There’s no particular reason we should expect Sen. Ted Cruz to have any inner moral compass that inhibits him from any act of demagoguery. After all, his whole brief political career is based on self-righteously shrieking and pointing and preening in order to exploit mistrust of people in power–in government, that is, not, of course, in the corporate sector–and promote destructive and even self-destructive forms of protests against imagined tyrannies.
But having said all that, this (per Houston TV reporter Doug Miller) is still shocking:
U.S. Sen. Ted Cruz, who’s made criticism of President Obama one of the foundations of his political career, is linking the Obama administration’s rhetoric to the murder of a Houston area law enforcement officer.

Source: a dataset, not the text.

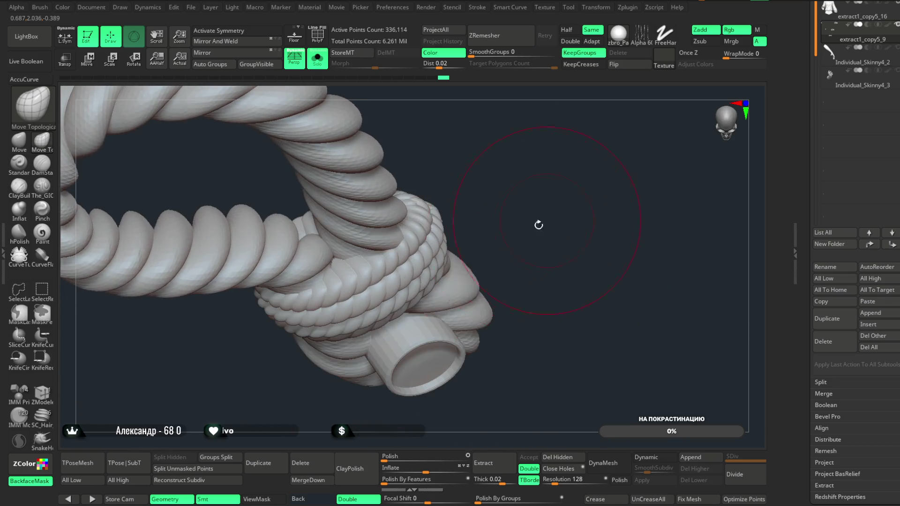
left_click(424, 283, "alt")
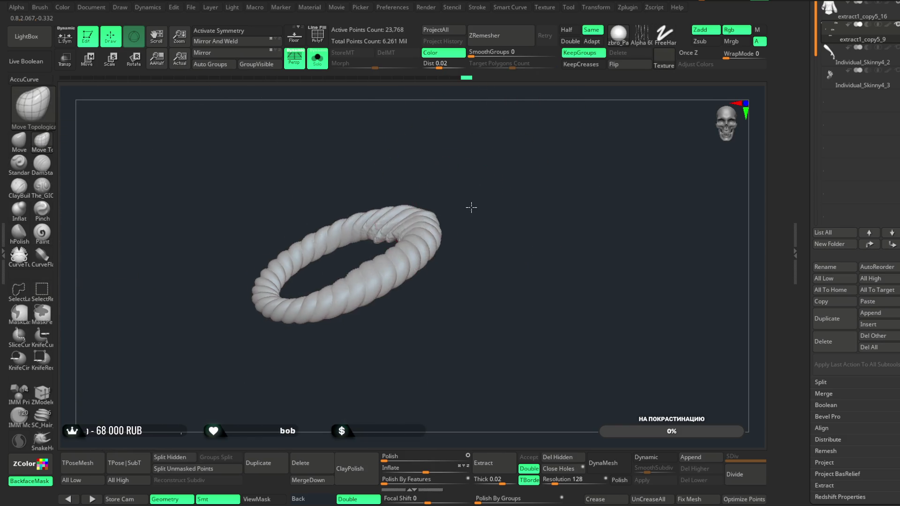
right_click_drag(471, 207, 373, 299)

Cruz’s remarks come days after the death of Darren Goforth, a Harris County Sheriff’s Office deputy shot dead for no apparent reason while pumping gas into his car.

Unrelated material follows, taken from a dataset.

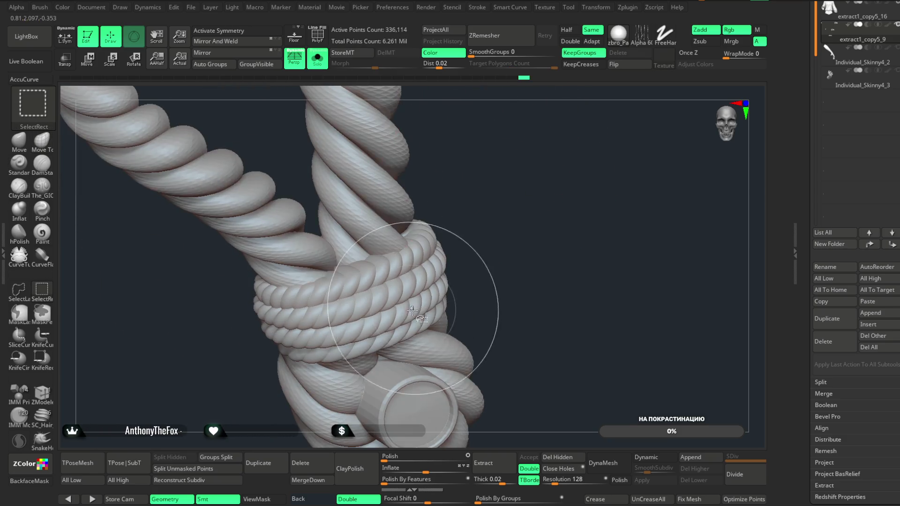
left_click_drag(461, 215, 370, 257)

Investigators have charged a young man named Shannon J. Miles who lives near the crime scene, but they’ve said his motive remains a mystery. Nonetheless, many people in law enforcement believe the murder was a consequence of anti-police rhetoric.
“I think the violence we’re seeing directed at law enforcement is a direct manifestation of the harsh rhetoric and the vilification of police officers, of law enforcement that sadly has come all the way from the top,” Cruz said. “Over and over again, President Obama and the Department of Justice and senior administration officials have chosen to vilify law enforcement.”

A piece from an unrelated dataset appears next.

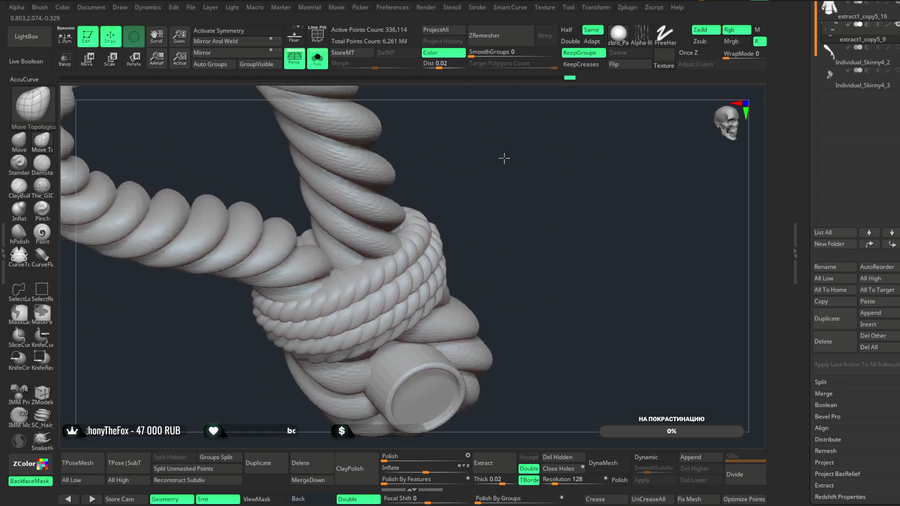
left_click_drag(483, 221, 309, 311)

Aside from the fact that Cruz’s characterization of Obama administration “rhetoric” about police is a bald-faced lie (when has Obama or anyone in the Justice Department “vilified” law enforcement?), how on earth can Obama be held accountable for the actions of an apparently mentally ill person in Houston? And what is Cruz’s prescription? Publicly announcing that police officers can never do wrong, can never be held accountable for abuses of power, can use their monopoly on the sanctioned use of force however they see fit in every circumstance?
In even the most positive construction, Cruz’ attack on Obama is reminiscent of the semi-hysterical liberal claim in 1963 that Texas conservatives were responsible for JFK’s assassination because they had created a “climate of hate” towards the president (clearly, we hadn’t seen anything yet on that score!). And I wonder how many people who applaud Cruz today become completely unhinged any time someone attributes a portion of blame for mass shootings to opponents of gun control?
In any event, it’s hard now to imagine any evil phenomenon in national or international life that people like Cruz will not blame on Barack Obama.
As Cruz has become a familiar figure in American politics, the initial tendency to marvel over his physical and rhetorical similarity to Sen. Joseph McCarthy has naturally faded. But the only adequate response to this sort of outrageous nonsense is to say, as Joseph Welch famously said to McCarthy: “Have you no sense of decency, sir, at long last? Have you left no sense of decency?”